Plusieurs assureurs veulent réduire de moitié leur participation au financement du régime. Un désengagement incompréhensible pour les syndicats d'agents.
(Pixabay)

Des discussions âpres s'engagent. Les représentants des agents généraux d'assurance et ceux des assureurs se rencontrent ce vendrdi 11 juin pour discuter retraites. Les 12.000 commerciaux indépendants redoutent en effet que leurs cotisations s'envolent, voire que leur régime disparaisse.

Une disparition programmée ? 

Plusieurs assureurs, dont Axa, Generali, Allianz ou encore Aviva, entendent réduire de moitié leur participation au financement du régime pour les deux prochaines années. Avant une disparition pure et simple, craignent les syndicats : Selon la Fédération des syndicats d'agents généraux (Agéa), la Fédération française de l'assurance (FFA) aurait annoncé sa volonté de ne plus contribuer au financement. Pour compenser, la contribution supplémentaire des agents augmenterait de plus de la moitié de leur cotisation actuelle (+ 58%, soit 13.056 euros pour un jeune agent). Ils pourraient, alternativement, accepter une baisse de leurs droits à la retraite de 33%. Un agent dont la carrière a été supérieure à 20 ans verrait sa pension fondre de 1.446 euros à 968 euros. 

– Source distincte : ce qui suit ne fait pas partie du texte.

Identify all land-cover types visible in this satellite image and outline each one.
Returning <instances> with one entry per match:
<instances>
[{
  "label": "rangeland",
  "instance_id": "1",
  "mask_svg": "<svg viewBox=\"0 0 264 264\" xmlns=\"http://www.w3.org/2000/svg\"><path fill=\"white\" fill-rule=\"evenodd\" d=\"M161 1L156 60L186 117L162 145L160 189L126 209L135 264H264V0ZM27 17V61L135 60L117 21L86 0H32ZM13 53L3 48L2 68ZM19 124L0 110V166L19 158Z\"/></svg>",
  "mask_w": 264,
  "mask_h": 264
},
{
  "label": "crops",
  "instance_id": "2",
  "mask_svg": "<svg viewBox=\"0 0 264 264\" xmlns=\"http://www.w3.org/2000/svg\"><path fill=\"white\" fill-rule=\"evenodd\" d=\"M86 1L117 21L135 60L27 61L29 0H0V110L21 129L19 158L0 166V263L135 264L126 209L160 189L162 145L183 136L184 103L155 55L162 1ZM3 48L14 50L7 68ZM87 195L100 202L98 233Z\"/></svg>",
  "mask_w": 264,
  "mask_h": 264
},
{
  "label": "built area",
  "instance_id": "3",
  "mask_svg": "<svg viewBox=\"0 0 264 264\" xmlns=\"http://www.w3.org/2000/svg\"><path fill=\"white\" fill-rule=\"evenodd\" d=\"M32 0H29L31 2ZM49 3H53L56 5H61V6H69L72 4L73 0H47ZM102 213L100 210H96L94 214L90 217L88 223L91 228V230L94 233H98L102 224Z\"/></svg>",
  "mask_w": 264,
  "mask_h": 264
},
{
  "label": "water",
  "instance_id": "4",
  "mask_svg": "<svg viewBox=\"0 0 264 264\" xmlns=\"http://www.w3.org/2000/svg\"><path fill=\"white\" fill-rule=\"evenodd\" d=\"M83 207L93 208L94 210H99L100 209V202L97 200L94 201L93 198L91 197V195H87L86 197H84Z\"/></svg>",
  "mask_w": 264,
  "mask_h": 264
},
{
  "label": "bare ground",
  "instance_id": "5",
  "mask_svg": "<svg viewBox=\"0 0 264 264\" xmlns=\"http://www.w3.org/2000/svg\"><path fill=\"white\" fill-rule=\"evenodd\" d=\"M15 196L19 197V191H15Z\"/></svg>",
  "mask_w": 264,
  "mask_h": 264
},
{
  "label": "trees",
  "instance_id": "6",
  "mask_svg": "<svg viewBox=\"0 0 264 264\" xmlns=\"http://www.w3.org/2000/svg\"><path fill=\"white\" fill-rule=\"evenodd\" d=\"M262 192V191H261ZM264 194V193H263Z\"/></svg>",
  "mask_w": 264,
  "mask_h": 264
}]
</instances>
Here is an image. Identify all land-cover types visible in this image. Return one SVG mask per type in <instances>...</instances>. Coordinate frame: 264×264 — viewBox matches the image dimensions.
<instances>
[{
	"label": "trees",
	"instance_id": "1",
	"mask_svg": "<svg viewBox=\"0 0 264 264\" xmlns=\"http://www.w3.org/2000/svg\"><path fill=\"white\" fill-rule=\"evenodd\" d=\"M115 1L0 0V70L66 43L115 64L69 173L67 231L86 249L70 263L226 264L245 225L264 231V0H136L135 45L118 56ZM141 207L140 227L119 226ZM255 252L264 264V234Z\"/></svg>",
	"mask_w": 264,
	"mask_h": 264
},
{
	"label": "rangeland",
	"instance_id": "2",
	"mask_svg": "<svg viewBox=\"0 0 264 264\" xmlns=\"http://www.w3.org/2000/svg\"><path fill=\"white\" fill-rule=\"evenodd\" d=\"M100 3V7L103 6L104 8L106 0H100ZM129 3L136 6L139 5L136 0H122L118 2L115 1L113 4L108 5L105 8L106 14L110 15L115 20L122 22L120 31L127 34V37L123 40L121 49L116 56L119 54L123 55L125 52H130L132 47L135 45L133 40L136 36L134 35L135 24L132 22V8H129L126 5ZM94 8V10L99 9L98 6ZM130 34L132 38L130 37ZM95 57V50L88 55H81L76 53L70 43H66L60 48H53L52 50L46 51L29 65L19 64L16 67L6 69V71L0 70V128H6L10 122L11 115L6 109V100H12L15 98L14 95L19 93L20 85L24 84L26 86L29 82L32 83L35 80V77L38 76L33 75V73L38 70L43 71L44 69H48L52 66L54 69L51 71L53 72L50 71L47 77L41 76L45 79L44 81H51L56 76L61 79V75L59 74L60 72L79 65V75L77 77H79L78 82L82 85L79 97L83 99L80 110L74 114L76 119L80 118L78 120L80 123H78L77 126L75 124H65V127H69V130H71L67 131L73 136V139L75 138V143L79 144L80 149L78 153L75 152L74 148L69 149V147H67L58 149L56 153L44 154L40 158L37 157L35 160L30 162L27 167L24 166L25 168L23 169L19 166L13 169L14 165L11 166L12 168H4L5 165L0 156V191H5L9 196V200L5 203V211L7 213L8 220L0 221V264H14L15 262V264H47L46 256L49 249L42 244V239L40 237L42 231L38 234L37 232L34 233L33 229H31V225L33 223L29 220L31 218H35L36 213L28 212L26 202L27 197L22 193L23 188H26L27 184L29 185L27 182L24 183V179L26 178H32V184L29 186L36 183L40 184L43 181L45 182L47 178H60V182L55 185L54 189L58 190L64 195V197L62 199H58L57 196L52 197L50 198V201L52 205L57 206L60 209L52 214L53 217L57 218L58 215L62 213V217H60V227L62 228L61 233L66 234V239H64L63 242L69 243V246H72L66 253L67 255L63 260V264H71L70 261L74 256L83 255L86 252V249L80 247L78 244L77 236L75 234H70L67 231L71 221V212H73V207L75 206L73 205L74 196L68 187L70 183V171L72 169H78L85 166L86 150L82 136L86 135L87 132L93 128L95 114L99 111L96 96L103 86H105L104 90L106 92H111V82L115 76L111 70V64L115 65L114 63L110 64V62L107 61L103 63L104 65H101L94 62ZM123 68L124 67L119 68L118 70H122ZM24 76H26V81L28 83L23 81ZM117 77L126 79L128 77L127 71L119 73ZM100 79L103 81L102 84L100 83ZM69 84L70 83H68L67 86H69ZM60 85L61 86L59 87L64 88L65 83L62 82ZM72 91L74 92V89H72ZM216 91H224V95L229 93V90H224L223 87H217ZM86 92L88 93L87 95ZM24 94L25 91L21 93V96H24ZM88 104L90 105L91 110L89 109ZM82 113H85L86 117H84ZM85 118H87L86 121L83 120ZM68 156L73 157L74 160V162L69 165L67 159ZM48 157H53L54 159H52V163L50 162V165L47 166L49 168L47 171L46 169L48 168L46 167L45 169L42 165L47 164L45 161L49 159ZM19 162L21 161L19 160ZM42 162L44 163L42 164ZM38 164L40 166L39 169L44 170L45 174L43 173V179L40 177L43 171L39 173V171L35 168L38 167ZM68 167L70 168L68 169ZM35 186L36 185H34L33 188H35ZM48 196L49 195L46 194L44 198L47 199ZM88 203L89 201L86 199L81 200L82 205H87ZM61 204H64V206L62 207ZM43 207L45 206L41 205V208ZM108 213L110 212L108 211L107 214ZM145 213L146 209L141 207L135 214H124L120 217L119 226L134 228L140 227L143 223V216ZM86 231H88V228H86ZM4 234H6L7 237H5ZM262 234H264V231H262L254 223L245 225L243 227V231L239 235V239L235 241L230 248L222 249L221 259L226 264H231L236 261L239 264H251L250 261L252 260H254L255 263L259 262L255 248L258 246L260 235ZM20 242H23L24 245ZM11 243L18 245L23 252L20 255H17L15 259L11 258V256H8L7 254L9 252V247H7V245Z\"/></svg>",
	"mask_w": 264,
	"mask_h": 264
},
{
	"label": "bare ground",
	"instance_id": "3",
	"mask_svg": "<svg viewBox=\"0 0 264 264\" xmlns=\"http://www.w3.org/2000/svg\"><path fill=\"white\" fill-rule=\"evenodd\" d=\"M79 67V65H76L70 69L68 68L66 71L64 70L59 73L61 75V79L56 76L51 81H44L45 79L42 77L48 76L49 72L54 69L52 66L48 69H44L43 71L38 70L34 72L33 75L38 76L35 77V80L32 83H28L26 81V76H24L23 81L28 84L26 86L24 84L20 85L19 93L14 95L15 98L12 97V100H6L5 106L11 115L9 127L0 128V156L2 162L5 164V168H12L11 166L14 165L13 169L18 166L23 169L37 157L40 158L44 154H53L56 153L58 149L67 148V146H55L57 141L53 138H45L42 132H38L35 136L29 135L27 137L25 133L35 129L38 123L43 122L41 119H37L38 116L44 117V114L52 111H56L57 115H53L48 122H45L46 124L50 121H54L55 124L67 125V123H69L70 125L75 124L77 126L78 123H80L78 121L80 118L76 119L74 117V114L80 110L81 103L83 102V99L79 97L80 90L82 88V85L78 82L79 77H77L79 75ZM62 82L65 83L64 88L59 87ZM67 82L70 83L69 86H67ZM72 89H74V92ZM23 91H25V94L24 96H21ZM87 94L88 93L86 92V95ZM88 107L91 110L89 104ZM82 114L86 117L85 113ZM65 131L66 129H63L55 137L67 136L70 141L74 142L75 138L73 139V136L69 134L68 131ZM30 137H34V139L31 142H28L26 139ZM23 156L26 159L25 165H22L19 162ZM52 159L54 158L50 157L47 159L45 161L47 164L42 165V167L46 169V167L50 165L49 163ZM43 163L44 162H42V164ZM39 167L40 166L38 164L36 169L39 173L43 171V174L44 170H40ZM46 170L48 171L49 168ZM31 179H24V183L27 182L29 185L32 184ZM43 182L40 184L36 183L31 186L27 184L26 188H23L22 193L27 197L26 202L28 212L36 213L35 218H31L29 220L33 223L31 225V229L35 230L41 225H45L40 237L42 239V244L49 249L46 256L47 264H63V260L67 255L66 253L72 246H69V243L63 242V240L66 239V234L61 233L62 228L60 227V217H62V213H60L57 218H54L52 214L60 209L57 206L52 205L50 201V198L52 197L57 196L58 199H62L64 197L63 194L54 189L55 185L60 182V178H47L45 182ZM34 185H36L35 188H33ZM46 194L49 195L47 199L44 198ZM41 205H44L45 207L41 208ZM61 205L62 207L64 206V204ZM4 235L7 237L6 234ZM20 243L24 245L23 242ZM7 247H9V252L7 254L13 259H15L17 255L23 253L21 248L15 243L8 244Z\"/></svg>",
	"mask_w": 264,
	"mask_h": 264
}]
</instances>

De leur côté, les assureurs estiment que la caisse de retraite a un niveau de réserves historiquement élevé qui pourrait être mis à contribution. « Si les agents généraux basculent dans un régime universel de retraite, à qui auront servi les réserves accumulées ? », a indiqué un porte-parole aux Echos

Depuis 1952, les compagnies d'assurance participent, de manière significative, au financement du régime : 89 millions d'euros pour l'année 2019, soit 36% des ressources annuelles de la caisse de retraite des agents (Cavamac). « Ce financement consubstantiel à ce dernier découle de l’interdépendance économique entre un agent et sa compagnie mandante : la compagnie désigne chaque agent d’assurance et détermine partiellement, via sa politique tarifaire et commerciale, le chiffre d’affaires de l’agent », justifie l'Agéa dans un communiqué.